GitHubのリポジトリを任意のディレクトリにcloneします。

git clone https://github.com/willsheffler/rpxdock

cloneしたリポジトリに移動し、environment.ymlを開きます。4行目のusernameとpasswordの部分を、自分のPyRosettaのライセンスに記載のものに変更。

# 変更する行
4    - https://username:password@conda.graylab.jhu.edu

willutilをpipでインストールする必要があるため、41行目でコメントアウトされている- git+https://github.com/willsheffler/willutil.gitを有効にします。

# 変更する行
41    # - git+https://github.com/willsheffler/willutil.git

conda環境を作成。(20~30分程度かかると思います)

conda env create -f environment.yml

4. RPXDockのbuild

conda環境をactivateし、cloneしたリポジトリ内でpytestコマンドを実行することでbuildを行います。

$ conda activate rpxdock39
$ pytest

(なおこの際、以下のようなエラーが出たのですが、動作には問題ありませんでした。将来的に問題が発生した場合記事を更新しようと思います)

======================================================== short test summary info =========================================================
FAILED rpxdock/tests/rotamer/test_richardson.py::test_richardson_space - assert (153, 21) == (153, 19)
FAILED rpxdock/tests/search/test_cyclic.py::test_make_cyclic_grid - RuntimeError: bad strides, strides not supported
FAILED rpxdock/tests/search/test_multicomp.py::test_discrete_2comp - RuntimeError: bad strides, strides not supported

Results (218.68s (0:03:38)):
     255 passed
       3 failed
         - rpxdock/tests/rotamer/test_richardson.py:5 test_richardson_space
         - rpxdock/tests/search/test_cyclic.py:29 test_make_cyclic_grid
         - rpxdock/tests/search/test_multicomp.py:241 test_discrete_2comp
       9 skipped

5. 必要な追加パッケージのダウンロードと動作確認

Institute for Protein Designのリポジトリから、RPXDockの動作に必要なhscoreファイル (ドッキングを評価する際に使用する、構造モチーフや二次構造ごとのスコアを定義したファイル)をダウンロードします。ダウンロードしたファイルを解凍し、/net/software/rpxdock/hscoresを任意のディレクトリ (cloneしたRPXDockのリポジトリ内が分かりやすい)に移動します。

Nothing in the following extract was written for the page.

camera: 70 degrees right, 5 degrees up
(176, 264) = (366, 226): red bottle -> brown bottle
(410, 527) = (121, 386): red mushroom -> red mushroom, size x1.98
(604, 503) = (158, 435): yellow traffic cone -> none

次にRPXDockのリポジトリ内にある/PATH/TO/RPXDock_repository/rpxdock/app/dock.pyを開き、3行目のimport sysの下に以下の行を追加し保存することでパスを通しておきます。

4    sys.path.append("/PATH/TO/RPXDock_repository")

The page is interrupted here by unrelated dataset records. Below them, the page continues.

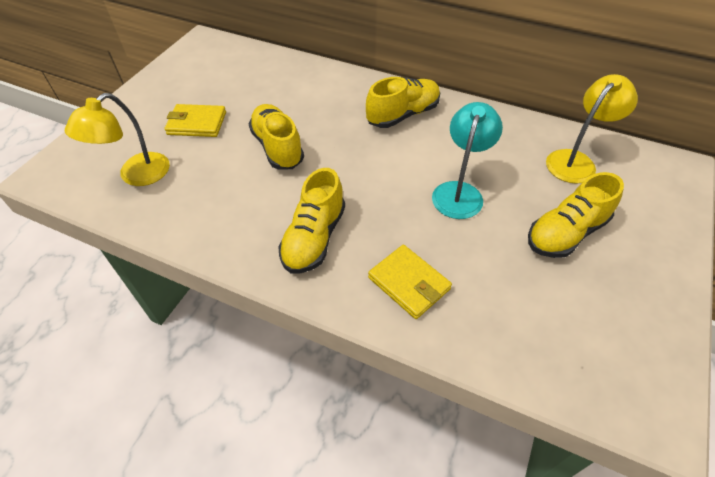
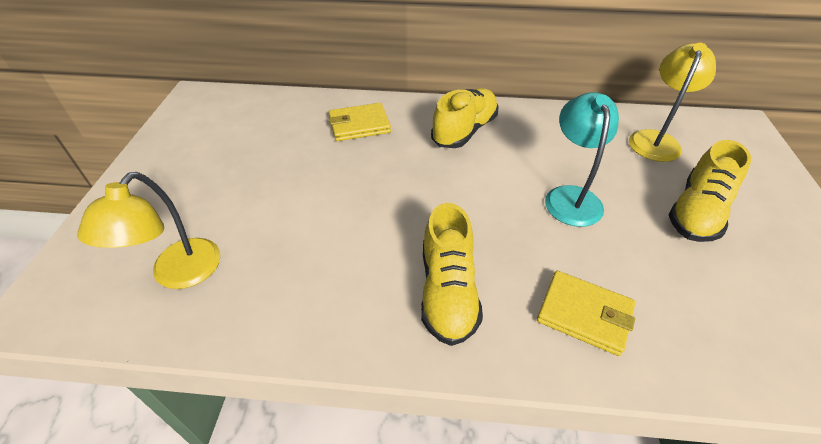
camera: 20 degrees left, 5 degrees down
(197, 123) = (232, 190): yellow wallet -> yellow wallet (359, 125)
(277, 147) = (346, 196): yellow shoe -> none

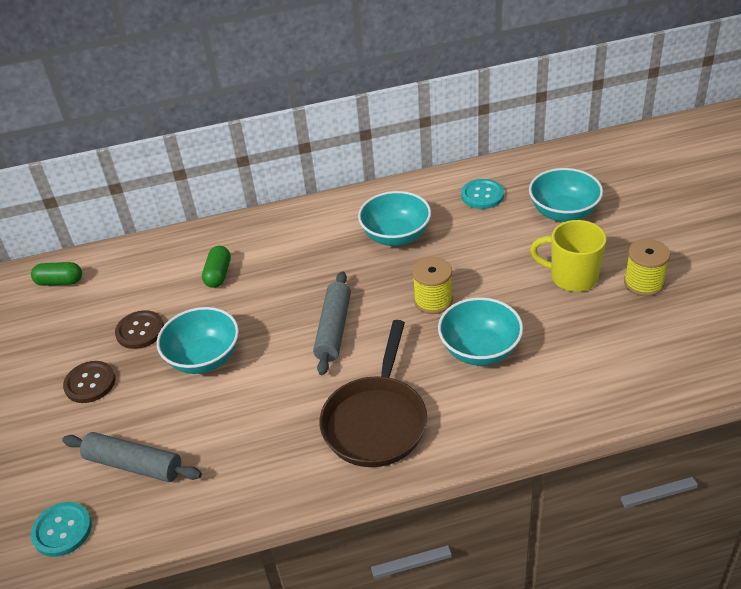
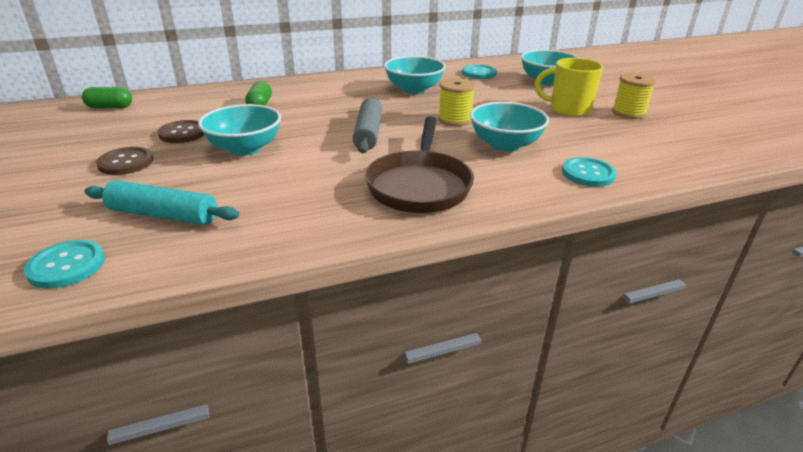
camera: 10 degrees left, 10 degrees down
(134, 464) = (163, 215): grey rolling pin -> turquoise rolling pin
(556, 402) = (588, 174): none -> turquoise button

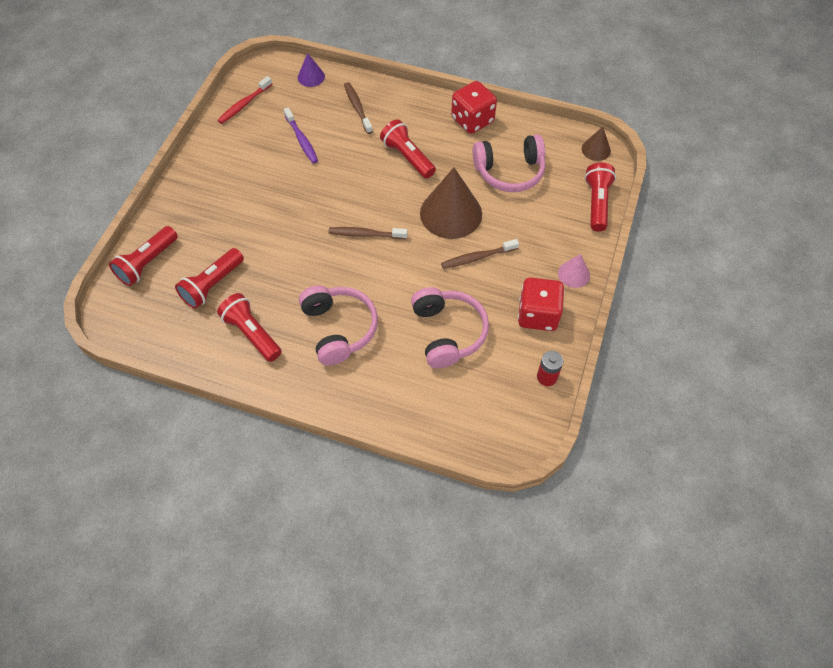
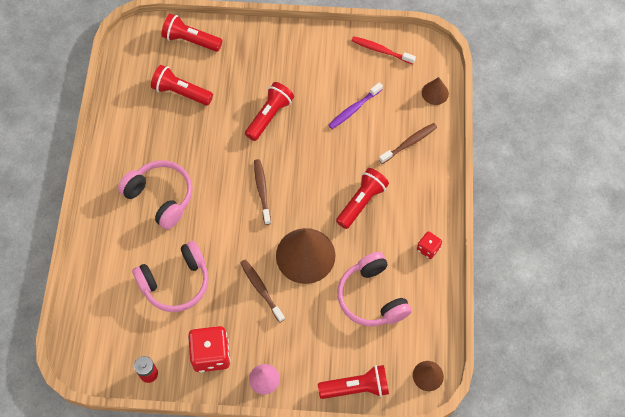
camera: 75 degrees right, 5 degrees up
(252, 333) = (142, 135): red flashlight -> red flashlight (269, 116)
(311, 77) = (435, 93): purple cone -> brown cone
(339, 329) = (161, 197): pink headphones -> pink headphones turned 105 degrees counterclockwise
(472, 120) = (428, 248): red dice -> red dice, size x0.54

RPXDockの動作確認を行います。conda activate rpxdock39でconda環境をactivateし、以下のコマンドを実行します。(使用するPDBファイルは任意のもので構いません。以下では例としてC2対称性を指定しています)

/PATH/TO/RPXDock_repository/rpxdock/app/dock.py \
	--architecture C2 \
	--inputs1 "/PATH/TO/Input_pdbfile" \
	--hscore_data_dir /PATH/TO/hscores \
	> run.log

Resultファイルが生成されれば成功です。